Task instructions: Return, verbatim and in full, the records that follow, but not their pictures.

Saved entries:
---

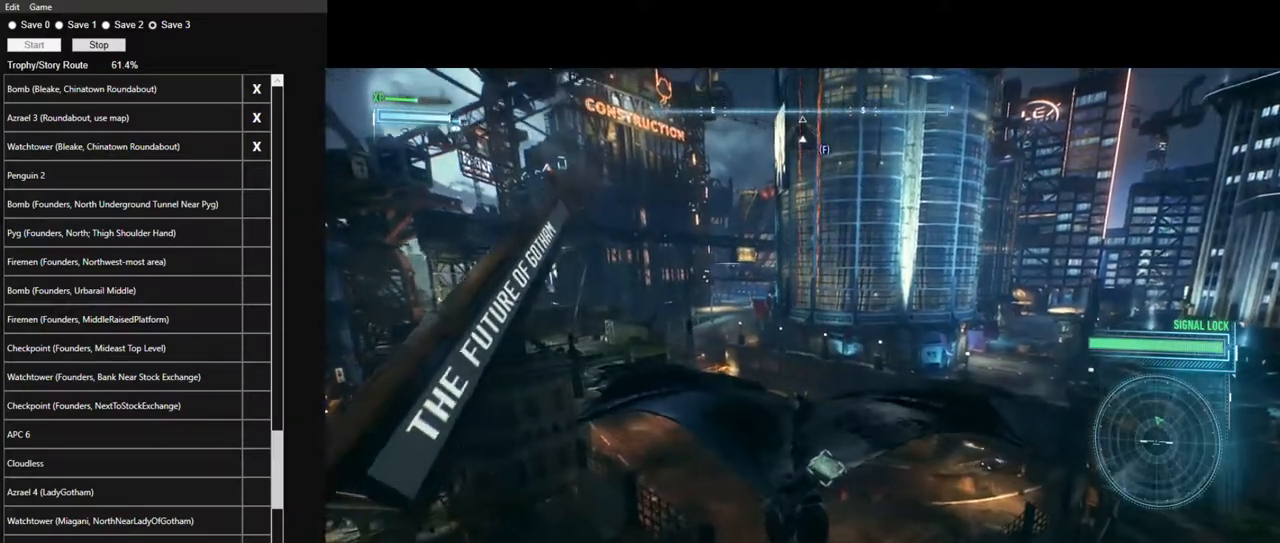
{"keys": ["space"], "mouse": [], "mouse_move": "still", "events": []}
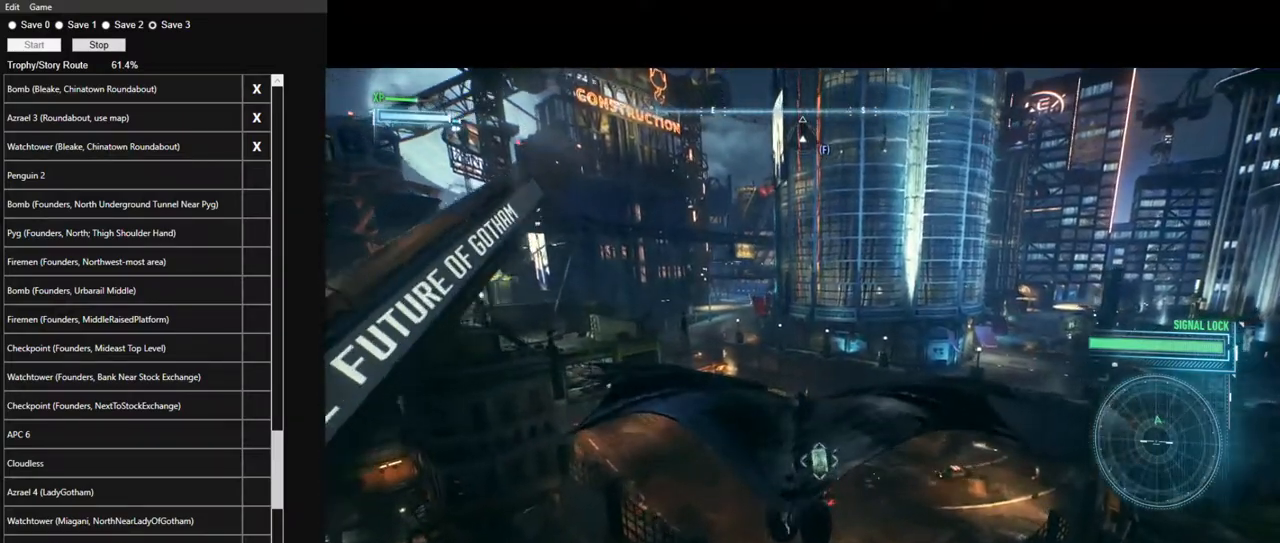
{"keys": ["space"], "mouse": [], "mouse_move": "still", "events": []}
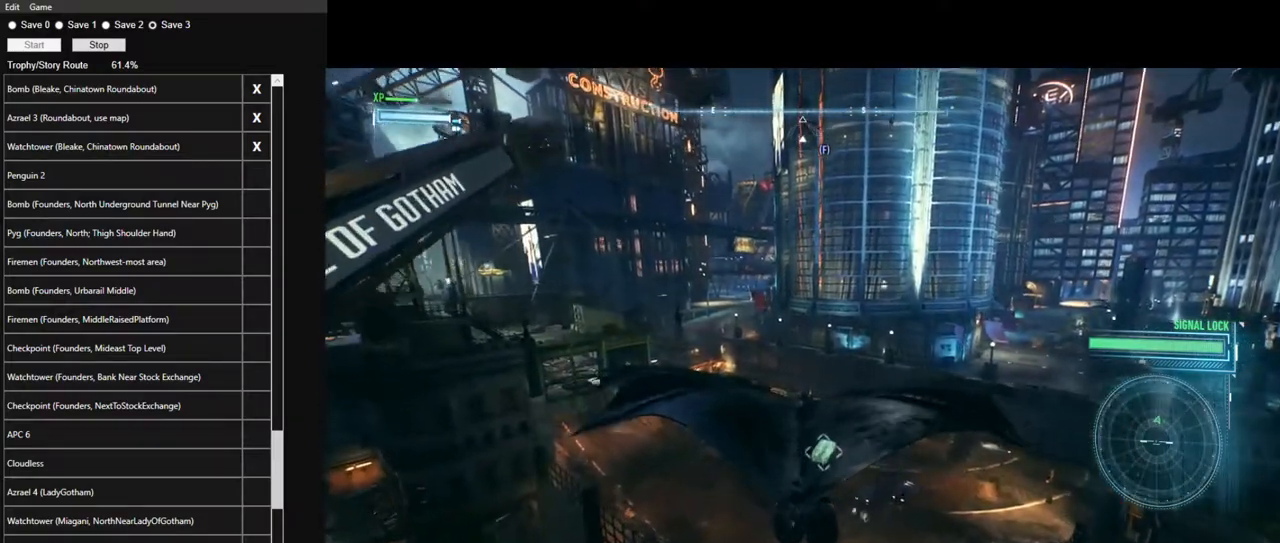
{"keys": ["space"], "mouse": [], "mouse_move": "still", "events": []}
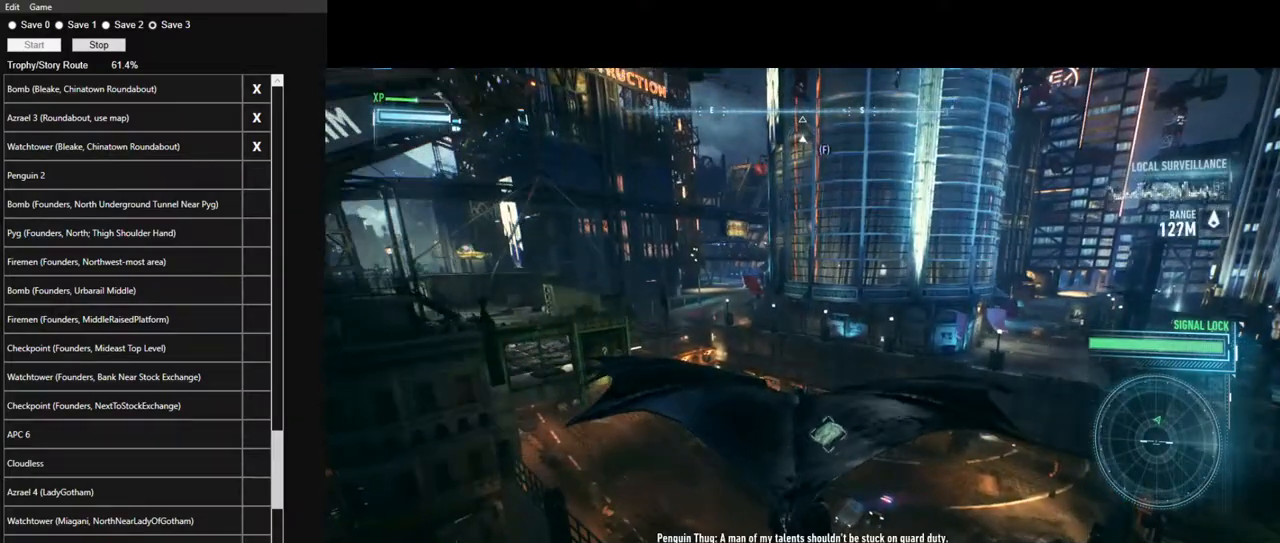
{"keys": ["space"], "mouse": [], "mouse_move": "down", "events": []}
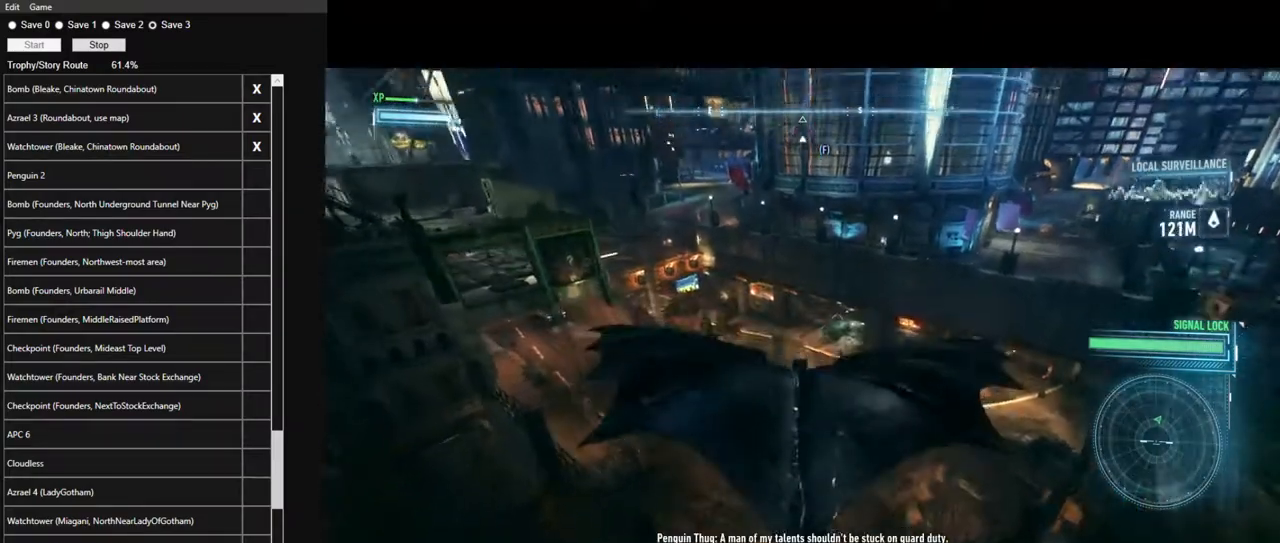
{"keys": ["space"], "mouse": [], "mouse_move": "still", "events": []}
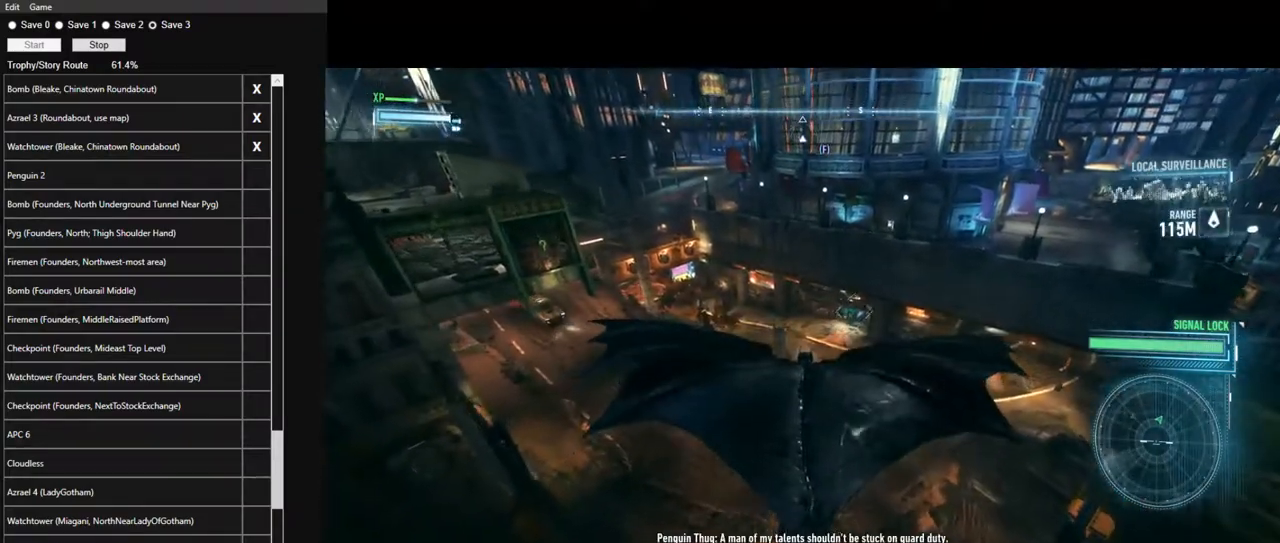
{"keys": ["space"], "mouse": [], "mouse_move": "still", "events": []}
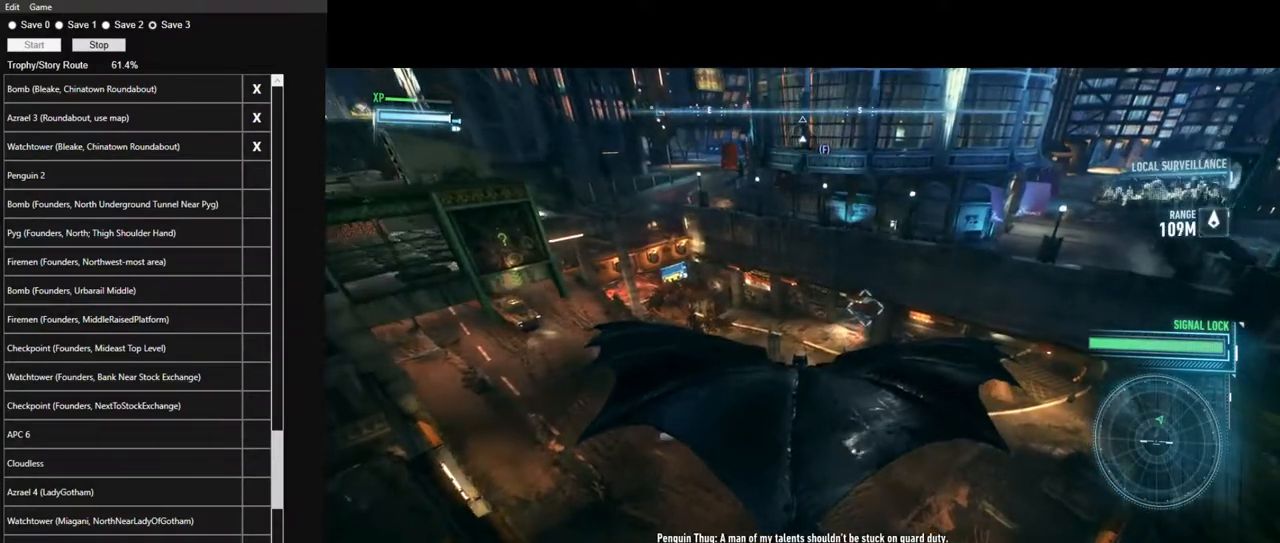
{"keys": ["ctrl", "space"], "mouse": [], "mouse_move": "still", "events": [[234, "ctrl", "down"]]}
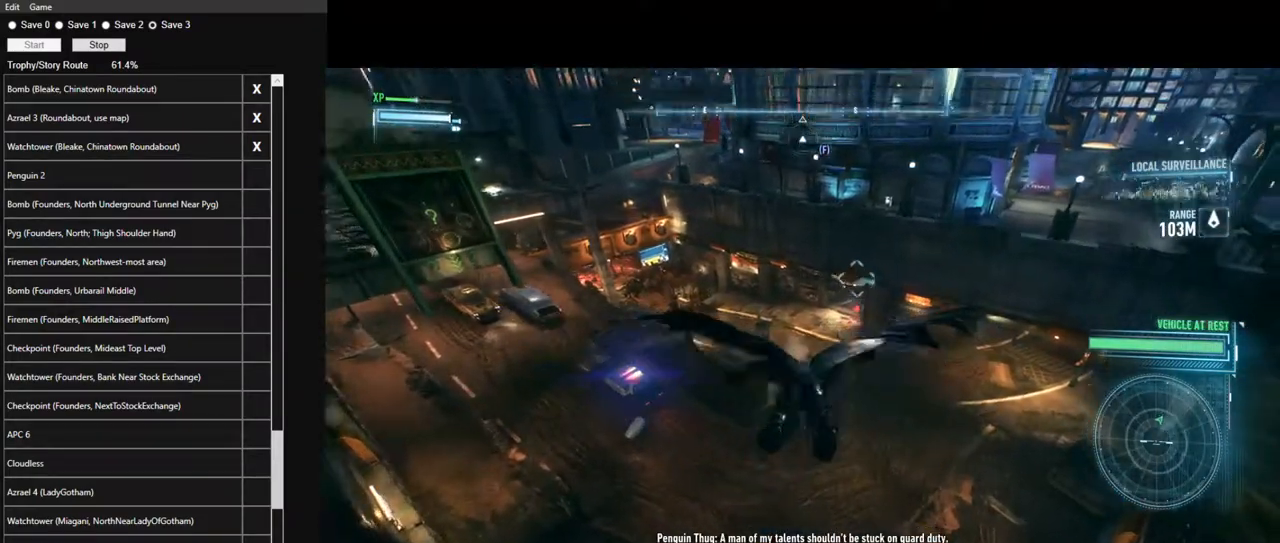
{"keys": ["ctrl", "space"], "mouse": [], "mouse_move": "still", "events": []}
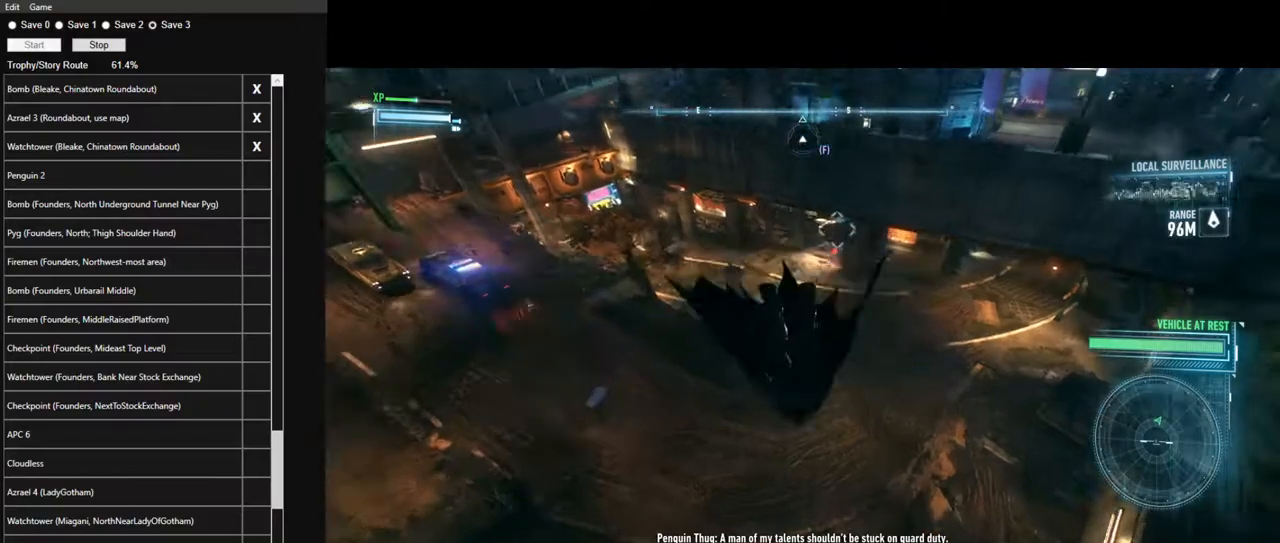
{"keys": ["space"], "mouse": [], "mouse_move": "still", "events": [[217, "ctrl", "up"]]}
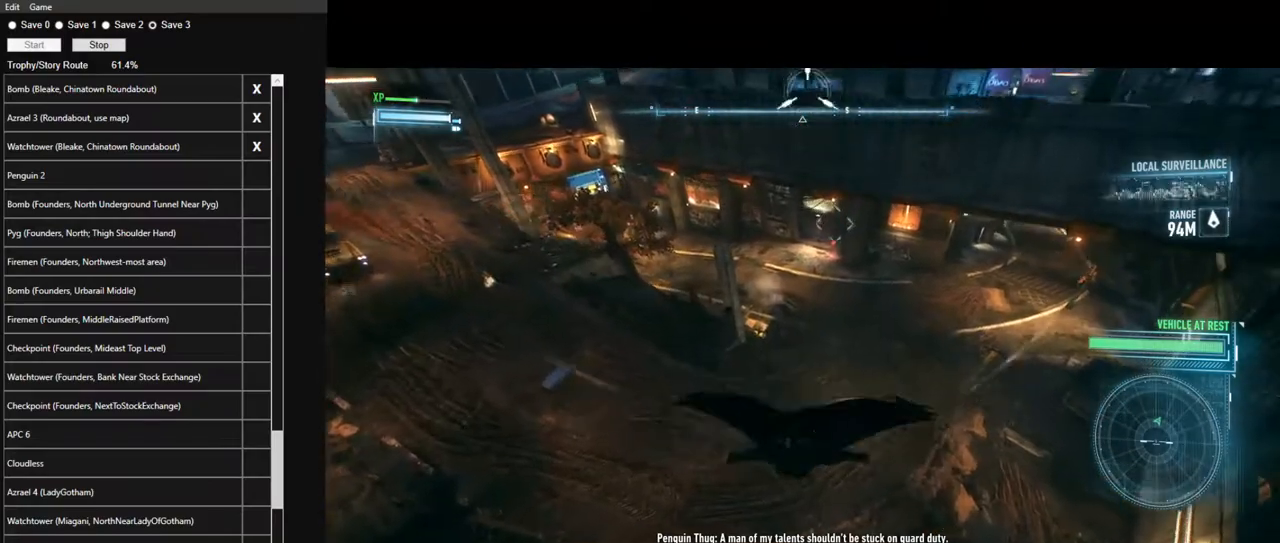
{"keys": ["space"], "mouse": [], "mouse_move": "up-left", "events": []}
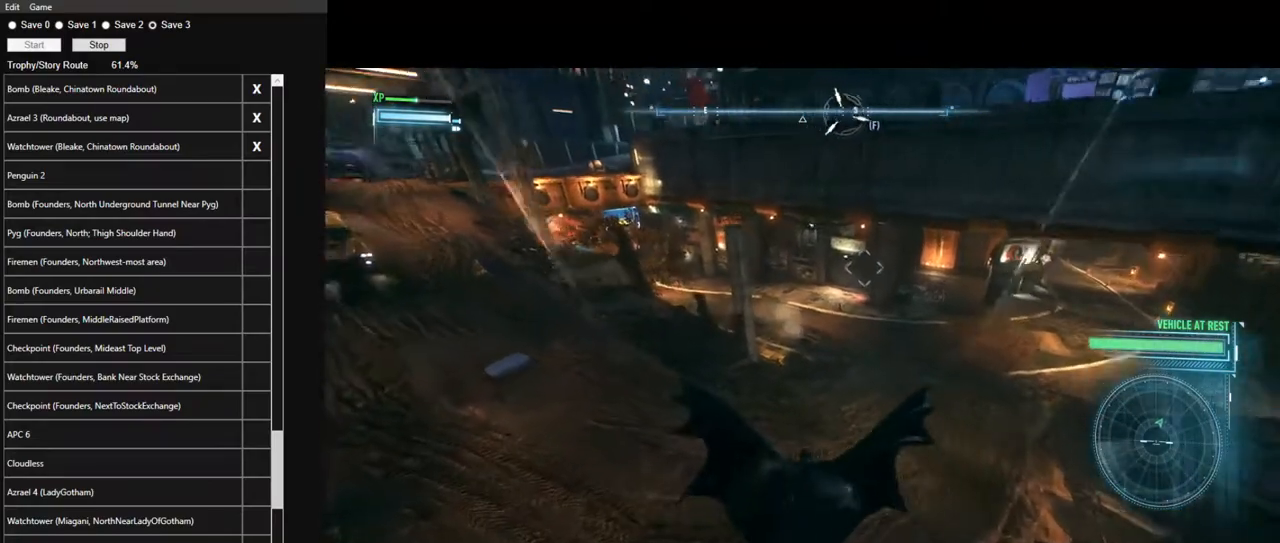
{"keys": ["space"], "mouse": [], "mouse_move": "still", "events": [[300, "ctrl", "down"], [384, "ctrl", "up"]]}
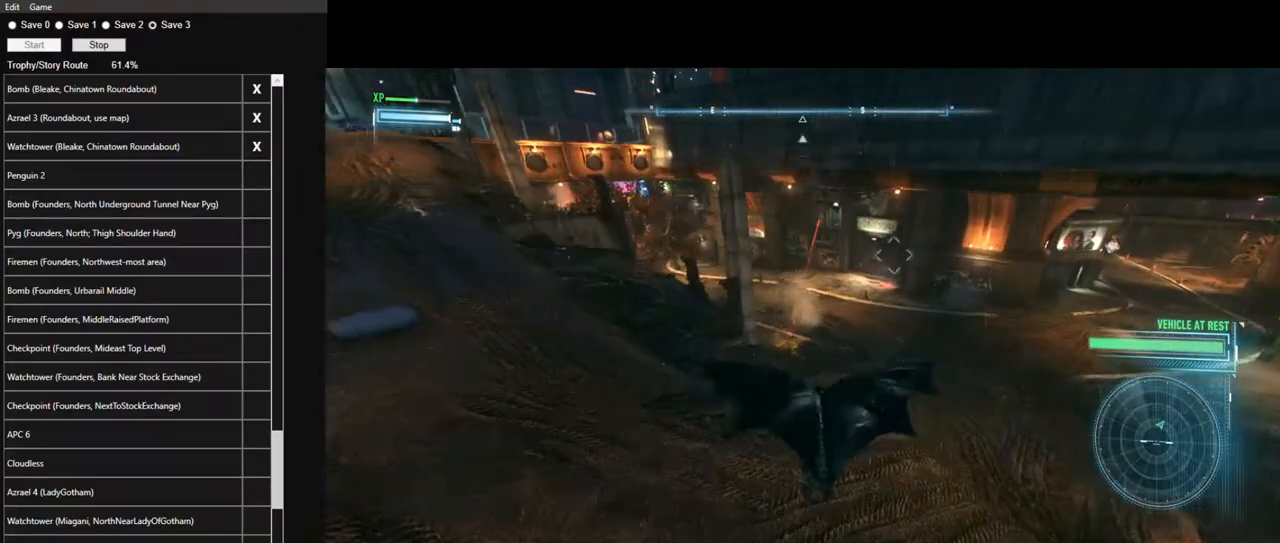
{"keys": ["space"], "mouse": [], "mouse_move": "up-left", "events": []}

---

Exercise answer:
{"keys": ["space"], "mouse": [], "mouse_move": "still", "events": []}
{"keys": ["space"], "mouse": [], "mouse_move": "still", "events": []}
{"keys": ["space"], "mouse": [], "mouse_move": "still", "events": []}
{"keys": ["space"], "mouse": [], "mouse_move": "down", "events": []}
{"keys": ["space"], "mouse": [], "mouse_move": "still", "events": []}
{"keys": ["space"], "mouse": [], "mouse_move": "still", "events": []}
{"keys": ["ctrl", "space"], "mouse": [], "mouse_move": "still", "events": [[234, "ctrl", "down"]]}
{"keys": ["ctrl", "space"], "mouse": [], "mouse_move": "still", "events": []}
{"keys": ["space"], "mouse": [], "mouse_move": "still", "events": [[217, "ctrl", "up"]]}
{"keys": ["space"], "mouse": [], "mouse_move": "up-left", "events": []}
{"keys": ["space"], "mouse": [], "mouse_move": "still", "events": [[300, "ctrl", "down"], [384, "ctrl", "up"]]}
{"keys": ["space"], "mouse": [], "mouse_move": "up-left", "events": []}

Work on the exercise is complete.